Shares of the Columbia, Md., company at last check were 6.6% higher at $68.45.
Under terms of the transaction, Standard Industries Holdings will pay $70 cash for each W.R. Grace share.
That's a premium of about 59% over Grace’s closing price of $44.05 on Nov. 6, the last trading day before 40 North’s initial proposal to acquire the company was disclosed, on Nov. 9.
40 North is an investment business of Standard Industries that is focused on public entities, according to the company's website.
W.R. Grace had shot down 40 North's $4 billion takeover offer, saying it “undervalues the company and is not a basis for further discussion.”

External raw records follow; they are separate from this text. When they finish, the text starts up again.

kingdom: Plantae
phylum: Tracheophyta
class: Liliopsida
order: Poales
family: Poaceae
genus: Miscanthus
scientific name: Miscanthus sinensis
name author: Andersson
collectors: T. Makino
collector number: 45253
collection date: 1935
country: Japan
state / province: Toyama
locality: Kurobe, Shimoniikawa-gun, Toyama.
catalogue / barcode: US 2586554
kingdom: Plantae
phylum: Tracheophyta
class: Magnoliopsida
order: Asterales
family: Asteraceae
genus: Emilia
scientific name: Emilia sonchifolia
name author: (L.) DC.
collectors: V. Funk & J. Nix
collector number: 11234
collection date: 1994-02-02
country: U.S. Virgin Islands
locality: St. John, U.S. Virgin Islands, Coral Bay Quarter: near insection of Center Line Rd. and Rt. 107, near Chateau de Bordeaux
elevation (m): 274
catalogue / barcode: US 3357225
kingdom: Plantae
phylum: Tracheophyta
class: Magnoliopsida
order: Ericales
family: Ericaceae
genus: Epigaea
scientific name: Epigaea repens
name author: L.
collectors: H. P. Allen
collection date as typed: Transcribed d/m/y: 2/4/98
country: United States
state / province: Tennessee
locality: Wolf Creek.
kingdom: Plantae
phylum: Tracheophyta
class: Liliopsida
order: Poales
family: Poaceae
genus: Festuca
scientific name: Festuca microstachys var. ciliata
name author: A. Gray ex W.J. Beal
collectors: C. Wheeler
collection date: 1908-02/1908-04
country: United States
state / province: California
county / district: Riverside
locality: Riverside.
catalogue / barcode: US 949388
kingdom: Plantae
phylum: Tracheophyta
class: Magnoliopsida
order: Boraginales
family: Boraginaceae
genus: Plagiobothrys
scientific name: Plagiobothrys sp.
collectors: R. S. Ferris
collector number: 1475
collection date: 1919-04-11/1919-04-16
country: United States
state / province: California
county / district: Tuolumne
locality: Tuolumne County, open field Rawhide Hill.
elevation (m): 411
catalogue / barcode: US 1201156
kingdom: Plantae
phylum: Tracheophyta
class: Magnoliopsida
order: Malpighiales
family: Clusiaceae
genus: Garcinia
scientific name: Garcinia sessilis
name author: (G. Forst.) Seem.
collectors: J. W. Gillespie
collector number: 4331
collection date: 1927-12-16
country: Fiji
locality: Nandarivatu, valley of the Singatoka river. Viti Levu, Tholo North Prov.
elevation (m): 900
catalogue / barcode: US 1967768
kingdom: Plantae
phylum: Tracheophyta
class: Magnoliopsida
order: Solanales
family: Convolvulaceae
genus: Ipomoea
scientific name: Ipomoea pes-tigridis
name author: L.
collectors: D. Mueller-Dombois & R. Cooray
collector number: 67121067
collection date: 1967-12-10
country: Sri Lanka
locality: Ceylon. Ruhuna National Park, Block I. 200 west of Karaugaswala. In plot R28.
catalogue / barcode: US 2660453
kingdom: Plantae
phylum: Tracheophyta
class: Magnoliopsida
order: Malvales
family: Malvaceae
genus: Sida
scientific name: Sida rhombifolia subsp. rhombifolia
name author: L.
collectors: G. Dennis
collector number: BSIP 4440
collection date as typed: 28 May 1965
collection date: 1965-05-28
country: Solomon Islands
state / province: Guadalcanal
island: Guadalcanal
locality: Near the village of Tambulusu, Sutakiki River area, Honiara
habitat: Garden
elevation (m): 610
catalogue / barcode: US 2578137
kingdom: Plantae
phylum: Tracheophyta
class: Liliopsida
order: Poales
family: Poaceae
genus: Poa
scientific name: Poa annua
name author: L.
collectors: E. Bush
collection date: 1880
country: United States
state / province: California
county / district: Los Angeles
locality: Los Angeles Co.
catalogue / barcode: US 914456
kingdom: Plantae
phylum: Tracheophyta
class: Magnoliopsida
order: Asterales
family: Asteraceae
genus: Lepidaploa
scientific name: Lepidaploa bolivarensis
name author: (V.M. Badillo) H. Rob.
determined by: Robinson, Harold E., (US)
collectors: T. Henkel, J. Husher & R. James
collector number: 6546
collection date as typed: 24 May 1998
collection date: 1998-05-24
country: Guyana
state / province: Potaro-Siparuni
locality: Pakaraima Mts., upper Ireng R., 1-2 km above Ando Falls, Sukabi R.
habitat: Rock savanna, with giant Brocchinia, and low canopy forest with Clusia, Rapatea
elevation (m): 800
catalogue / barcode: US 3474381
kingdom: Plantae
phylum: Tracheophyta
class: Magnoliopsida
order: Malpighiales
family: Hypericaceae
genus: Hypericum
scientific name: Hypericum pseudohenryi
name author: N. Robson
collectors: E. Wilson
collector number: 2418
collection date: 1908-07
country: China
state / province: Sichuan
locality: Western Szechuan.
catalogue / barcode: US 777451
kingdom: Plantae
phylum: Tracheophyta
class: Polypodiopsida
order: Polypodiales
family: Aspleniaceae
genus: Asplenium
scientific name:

In January, Grace said it was willing to discuss a possible sale to 40 North after the New York company increased its unsolicited offer.
Earlier this month, 40 North sweetened its offer to $70 a share from $65, according to Reuters.
40 North, which holds 14.9% of Grace, has agreed to vote its shares in favor of the transaction.
Grace will suspend payment of a dividend. The company will report its first-quarter earnings results on May 6 but will not be hosting an earnings conference call.
The deal is expected to close in the fourth quarter, subject to conditions including regulatory clearances and a vote of W.R. Grace shareholders.
Grace will operate as a standalone company within the portfolio of Standard Industries Holdings, which includes GAF, BMI Group, Schiedel, Siplast, SGI and GAF Energy.
“We are confident that our agreement with Standard Industries Holdings is the best path forward for Grace and our shareholders,” Hudson La Force, Grace’s President and CEO said in a statement.
The company has been the subject of takeover speculation for several years.